MEDECINS ET RESEAUX SOCIAUX : CONCILIER USAGE ET DEONTOLOGIE MEDICALE
Dr TERKMANE Yacine – Président du Conseil Régional de l’Ordre des Médecins de Blida
En quelques années seulement de développement, et notamment depuis la démocratisation des smartphones, les réseaux sociaux (social média #SoMe) ont envahi la pratique médicale dans ses aspects scientifiques et éthiques. Ces nouveaux médias permettent d’enrichir les échanges entre médecins, entre médecins et grand public. Ils soulèvent néanmoins de nouvelles problématiques éthiques et déontologiques.
La déontologie médicale est codifiée dans le décret 92/276 du 6 juillet 1992, un texte juridique relativement ancien édicté à un moment où les réseaux sociaux n’existaient pas. Ces règles déontologiques sont aujourd’hui soumises à l’épreuve d’un « nouveau monde », celui du numérique en santé. Le challenge pour le médecin est de concilier une liberté de parole et d’expression sur les réseaux sociaux tout en respectant les exigences liées à l’éthique et à la déontologie médicale.
Les médecins peuvent utiliser les réseaux sociaux aussi bien à titre personnel que professionnel. Il est toutefois conseillé de différencier le compte personnel du compte professionnel.
1 - Compte personnel
Comme tout internaute, le médecin peut créer un compte personnel. Ce compte ne partagera que des données de la vie privée non professionnelle.
Sur le compte personnel le médecin doit refuser poliment toute demande de patients désireux de faire partie de ses relations (être amis au sens de FB) en expliquant que le médecin tient à séparer vie professionnelle et vie privée. Cette proximité virtuelle risque de compromettre la qualité de la relation patient-médecin qui doit rester celle de l’empathie et de la neutralité.

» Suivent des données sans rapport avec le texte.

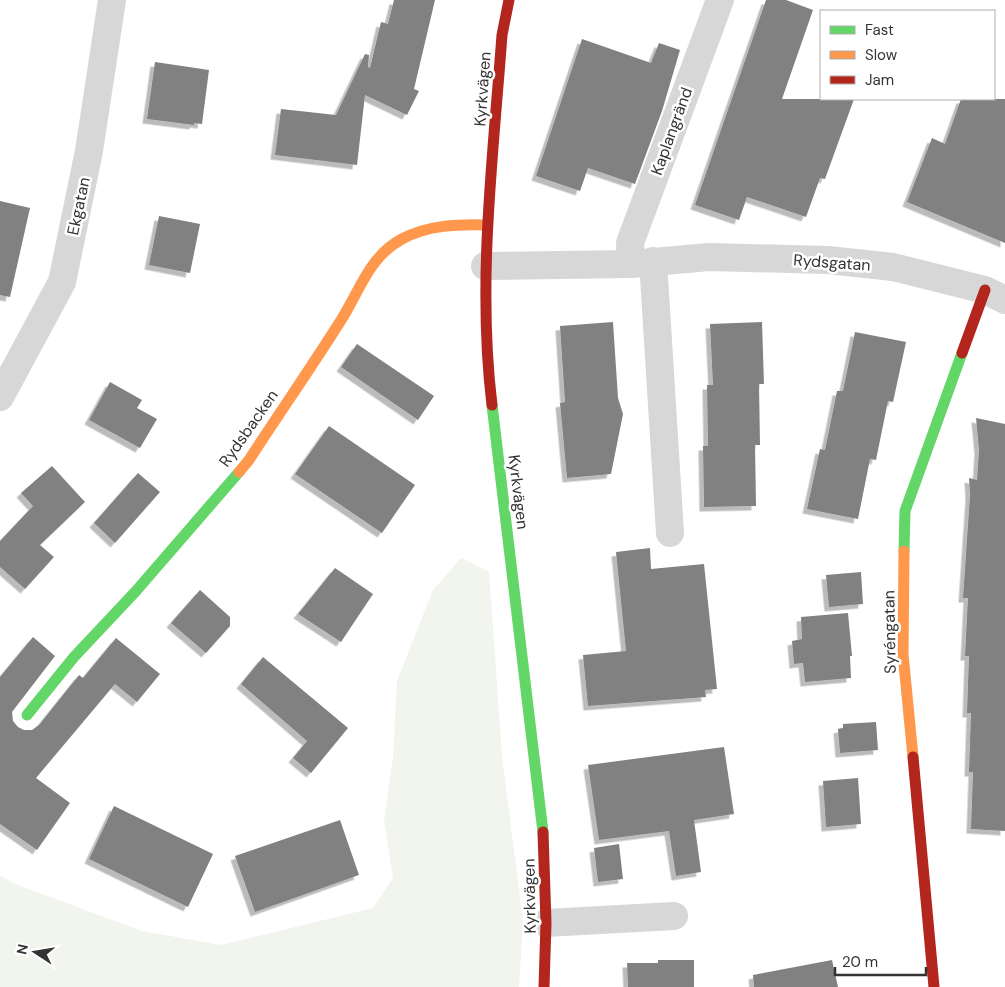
<svg xmlns="http://www.w3.org/2000/svg" width="1005" height="987" font-family="'DM Sans',sans-serif">
<defs>
<filter id="shadow"><feDropShadow dx="-4.5" dy="4.5" stdDeviation="0" flood-color="#0004"/></filter>
</defs>
<rect width="100%" height="100%" fill="#fff"/>
<!-- green -->
<path fill="#f1f5ed" d="M461,558L489,572L502,756L523,921L519,987H0V876L18,885L142,931L221,945L373,908L393,878L384,821L393,757L397,681L433,590Z"/>
<!-- building -->
<path fill="#818181" filter="url(#shadow)" d="M394,0H435L414,89L419,91L407,115L365,95L357,165L275,155L281,109L336,115L365,54L369,55L368,67L370,68L381,22L388,24Z
M766,0H786L813,10L782,99H854L825,179L820,178L806,217L747,197L739,220L695,205Z
M582,39L651,63L659,43L680,50L662,111L635,184L588,168L580,191L536,176Z
M155,62L209,70L202,124L194,123V125L147,119Z
M961,99H1005V243L907,202L932,138L945,144Z
M0,201L30,208L10,297L0,295Z
M159,216L200,224L190,273L149,265Z
M613,322L618,398L623,414L611,474L567,478L560,403L565,402L560,326Z
M762,322L764,384H759L760,445H755L756,506L704,507L703,446H708L707,385H713L710,324Z
M855,332L906,342L893,402L888,401L876,460L870,459L858,519L807,509L820,449L825,450L837,391H843Z
M357,344L434,396L418,420L341,367Z
M110,382L142,400L137,408L157,419L140,448L89,420Z
M976,418L1005,424V831L971,829L973,772H969L971,713H967L969,656H965L968,598H963L970,495L969,478L977,480L979,450Z
M329,426L415,485L382,533L295,474Z
M52,466L85,502L40,545L54,557L25,589L0,567V541L33,506L21,493Z
M138,473L160,492L115,543L94,523Z
M650,548L651,569L704,564L717,689L705,690L706,697L588,706L583,655L626,651L616,552Z
M335,568L373,594L341,642L298,614Z
M861,572L863,604L829,607L826,575Z
M200,590L230,617V626L206,653L171,623Z
M848,613L852,656H850L851,678L805,682L803,663L794,664L792,641L802,639L801,617Z
M33,637L55,656L12,712L13,721L18,727L24,730H32L39,725L79,675L83,678L116,638L160,674L137,702L115,684L36,778L70,803L37,850L0,824V677Z
M263,657L348,728L311,773L293,758L307,741L241,684Z
M876,722L878,750L840,753L838,729L843,728V724Z
M724,747L734,814L694,820L701,872L676,876L669,831L599,840L588,765Z
M858,778L861,824L826,827L823,781Z
M114,806L213,854L188,907L89,859Z
M340,820L359,875L255,912L235,856Z
M619,844L623,879L598,882L594,848Z
M658,960H694V987H628L627,963H658Z
M832,960L838,987H754L753,975Z"/>
<g fill="none" stroke-linecap="round" stroke-linejoin="round">
<!-- street -->
<path stroke="#d7d7d7" stroke-width="28" d="M653,261L670,533
M631,264L630,243L720,0
M485,266L631,264L709,257L828,260L893,267L985,290L1005,300
M0,397L62,282L89,151L112,0
M546,923L674,916"/>
<!-- fast -->
<path stroke="#63d668" stroke-width="11" d="M492,405L543,832
M904,551L905,511L962,353
M27,715L74,657L136,591L239,472"/>
<!-- slow -->
<path stroke="#ff974d" stroke-width="11" d="M239,472L249,460C280,412 313,365 343,317C360,289 371,255 402,239C428,225 458,224 487,225
M904,551L903,654L913,757"/>
<!-- jam -->
<path stroke="#b3261e" stroke-width="11" d="M962,353L985,290
M492,405C477,282 493,158 502,35L509,0
M913,757L934,987
M543,832L546,923L544,987"/>
</g>
<g text-anchor="middle" stroke-width="5" stroke-linejoin="round" paint-order="stroke">
<!-- street labels -->
<g font-size="16" fill="#333" stroke="#fff">
<text transform="translate(482 89) rotate(-86)" y="6">Kyrkvägen</text>
<text transform="translate(671 131) rotate(-70)" y="6">Kaplangränd</text>
<text transform="translate(78 206) rotate(-78)" y="6">Ekgatan</text>
<text transform="translate(832 262) rotate(4)" y="6">Rydsgatan</text>
<text transform="translate(248 428) rotate(-55)" y="6">Rydsbacken</text>
<text transform="translate(519 492) rotate(83)" y="6">Kyrkvägen</text>
<text transform="translate(889 632) rotate(-91)" y="6">Syréngatan</text>
<text transform="translate(529 896) rotate(-91)" y="6">Kyrkvägen</text>
</g>
</g>
<!-- legend -->
<rect x="820" y="10" width="175" height="90" fill="#ffffff" stroke="#adadad"/>
<rect x="830" y="26" width="25" height="8" fill="#63d668" stroke="#adadad"/>
<text x="865" y="35" font-size="15" fill="#333333">Fast</text>
<rect x="830" y="51" width="25" height="8" fill="#ff974d" stroke="#adadad"/>
<text x="865" y="60" font-size="15" fill="#333333">Slow</text>
<rect x="830" y="76" width="25" height="8" fill="#b3261e" stroke="#adadad"/>
<text x="865" y="85" font-size="15" fill="#333333">Jam</text>
<!-- north arrow -->
<g transform="translate(35 952) rotate(282)" stroke="#ffffff" stroke-width="4" paint-order="stroke">
<path d="M0-4L9 19L0 12L-9 19Z" fill="#333333"/>
<text y="-8" font-size="14" font-weight="bold" text-anchor="middle" fill="#333333">N</text>
</g>
<!-- scale -->
<path d="M835 967v8h91v-8" fill="none" stroke="#333333" stroke-width="2.5"/>
<text x="842" y="967" font-size="15" fill="#333333" stroke="#ffffff" stroke-width="4" paint-order="stroke">20 m</text>
</svg>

Même à titre personnel le médecin reste soumis à certaines obligations déontologiques, notamment le respect de l’article 19 du code déontologie médicale (CDM) qui énonce que ‘’ tout médecin doit s’abstenir même en dehors de l’exercice de sa profession de tout acte de nature à déconsidérer celle-ci. Le statut du médecin exige une obligation d’exemplarité et à un respect d’une certaine morale en toutes circonstances, même en dehors de l’exercice professionnel et même s’il ne s’exprime pas en qualité de médecin. Là il s’agit de tout médecin, qu’il exerce ou non. L’article 2 du CDM stipule que ‘’ les dispositions du présent CDM s’imposent à tout médecin autorisé à exercer la profession ‘’.
Son statut justifie qu’il soit soumis à des contraintes supplémentaires par rapport au citoyen lambda.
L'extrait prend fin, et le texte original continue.